Konami’s soccer video game, known as Pro Evolution Soccer or Winning Eleven since 2001, is now simply eFootball. No PES, no numbering.
It’s also now free-to-play. And it’s developed in Unreal Engine 4, another franchise first. (From Pro Evolution Soccer 2015 through last year, it had been built with Konami’s Fox Engine, originally developed by Konami’s Kojima Productions for its Metal Gear franchise.)
Thus, Konami is calling eFootball “an all-new football simulation platform,” rather than an iteration and rebranding of PES. The publisher added “eFootball” to the series’ title in 2019.
The six-minute debut trailer for eFootball — which is in development on PlayStation 4, PlayStation 5, Windows PC, Xbox One, and Xbox Series X, plus iOS and Android devices — showcases the top three European clubs featured in the franchise: Manchester United, Bayern Munich, and Juventus, the latter of which is exclusive to eFootball and doesn’t appear in EA Sports’ FIFA series.
Konami used the new engine to rebuild the game and “create a one-on-one system that is incredibly thrilling and, most importantly, realistic,” according to the narration in the trailer. This system is called Motion Matching, and it will be a feature of all versions of the game — current console generation and previous.

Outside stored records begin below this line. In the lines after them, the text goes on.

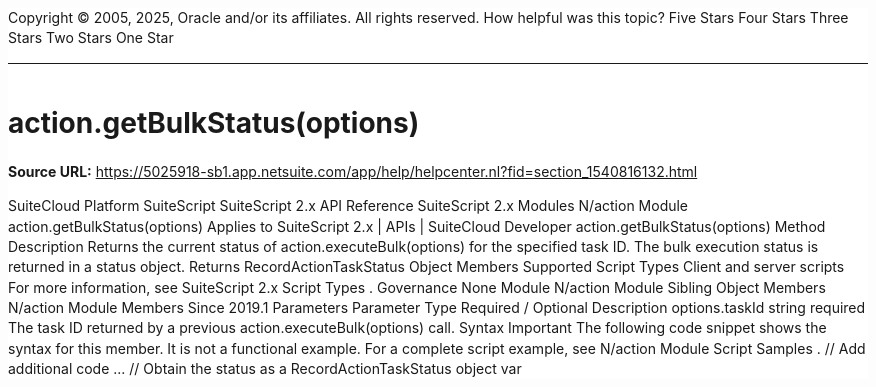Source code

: Copyright ©  2005, 2025, Oracle and/or its affiliates. All rights reserved.
How helpful was this topic?
Five Stars
Four Stars
Three Stars
Two Stars
One Star

---

# action.getBulkStatus(options)

**Source URL:** <https://5025918-sb1.app.netsuite.com/app/help/helpcenter.nl?fid=section_1540816132.html>

SuiteCloud Platform
SuiteScript
SuiteScript 2.x API Reference
SuiteScript 2.x Modules
N/action Module
action.getBulkStatus(options)
Applies to
SuiteScript 2.x | APIs | SuiteCloud Developer
action.getBulkStatus(options)
Method Description
Returns the current status of
action.executeBulk(options)
for the specified task ID. The bulk execution status is returned in a status object.
Returns
RecordActionTaskStatus Object Members
Supported Script Types
Client and server scripts
For more information, see
SuiteScript 2.x Script Types
.
Governance
None
Module
N/action Module
Sibling Object Members
N/action Module Members
Since
2019.1
Parameters
Parameter
Type
Required / Optional
Description
options.taskId
string
required
The task ID returned by a previous
action.executeBulk(options)
call.
Syntax
Important
The following code snippet shows the syntax for this member. It is not a functional example. For a complete script example, see
N/action Module Script Samples
.
// Add additional code
...
// Obtain the status as a RecordActionTaskStatus object
var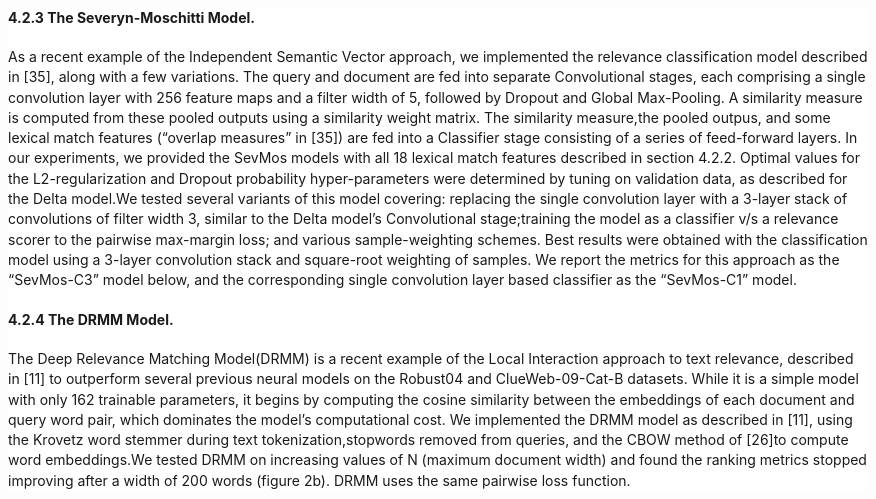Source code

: #### 4.2.3 The Severyn-Moschitti Model.
As a recent example of the Independent Semantic Vector approach, we implemented the relevance classification model described in [35], along with a few variations. The query and document are fed into separate Convolutional stages, each comprising a single convolution layer with 256 feature maps and a filter width of 5, followed by Dropout and Global Max-Pooling. A similarity measure is computed from these pooled outputs using a similarity weight matrix. The similarity measure,the pooled outpus, and some lexical match features (“overlap measures” in [35]) are fed into a Classifier stage consisting of a series of feed-forward layers. In our experiments, we provided the SevMos models with all 18 lexical match features described in section 4.2.2. Optimal values for the L2-regularization and Dropout probability hyper-parameters were determined by tuning on validation data, as described for the Delta model.We tested several variants of this model covering: replacing the single convolution layer with a 3-layer stack of convolutions of filter width 3, similar to the Delta model’s Convolutional stage;training the model as a classifier v/s a relevance scorer to the pairwise max-margin loss; and various sample-weighting schemes. Best results were obtained with the classification model using a 3-layer convolution stack and square-root weighting of samples. We report the metrics for this approach as the “SevMos-C3” model below, and the corresponding single convolution layer based classifier as the “SevMos-C1” model.

#### 4.2.4 The DRMM Model. 
The Deep Relevance Matching Model(DRMM) is a recent example of the Local Interaction approach to text relevance, described in [11] to outperform several previous neural models on the Robust04 and ClueWeb-09-Cat-B datasets. While it is a simple model with only 162 trainable parameters, it begins by computing the cosine similarity between the embeddings of each document and query word pair, which dominates the model’s computational cost. We implemented the DRMM model as described in [11], using the Krovetz word stemmer during text tokenization,stopwords removed from queries, and the CBOW method of [26]to compute word embeddings.We tested DRMM on increasing values of N (maximum document width) and found the ranking metrics stopped improving after a width of 200 words (figure 2b). DRMM uses the same pairwise loss function.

But from the looks of a development roadmap published Wednesday, eFootball will launch in “early fall” as a relatively bare-bones title, with other systems, modes, and features brought along later. Cross-platform play, for example, is promised in the reveal video, but it’s scheduled to debut later in the fall; cross-platform matches across Android, iOS, PC, PlayStation, and Xbox are set to arrive this winter. Cross-generation play within PlayStation and Xbox will be available at launch.
As for eFootball’s free-to-play component, that will be supported by a battle pass system called Match Pass, which will offer tiered rewards (or the means of buying the loot outright). Juventus, Bayern Munich, Manchester United, and Barcelona will be available for free to all players at launch.
Konami also said it plans to sell “certain game modes […] as optional DLC,” which likely means a buy-in for the game’s career suite, assuming the free-to-play component is mirroring the old PES’ Master League mode.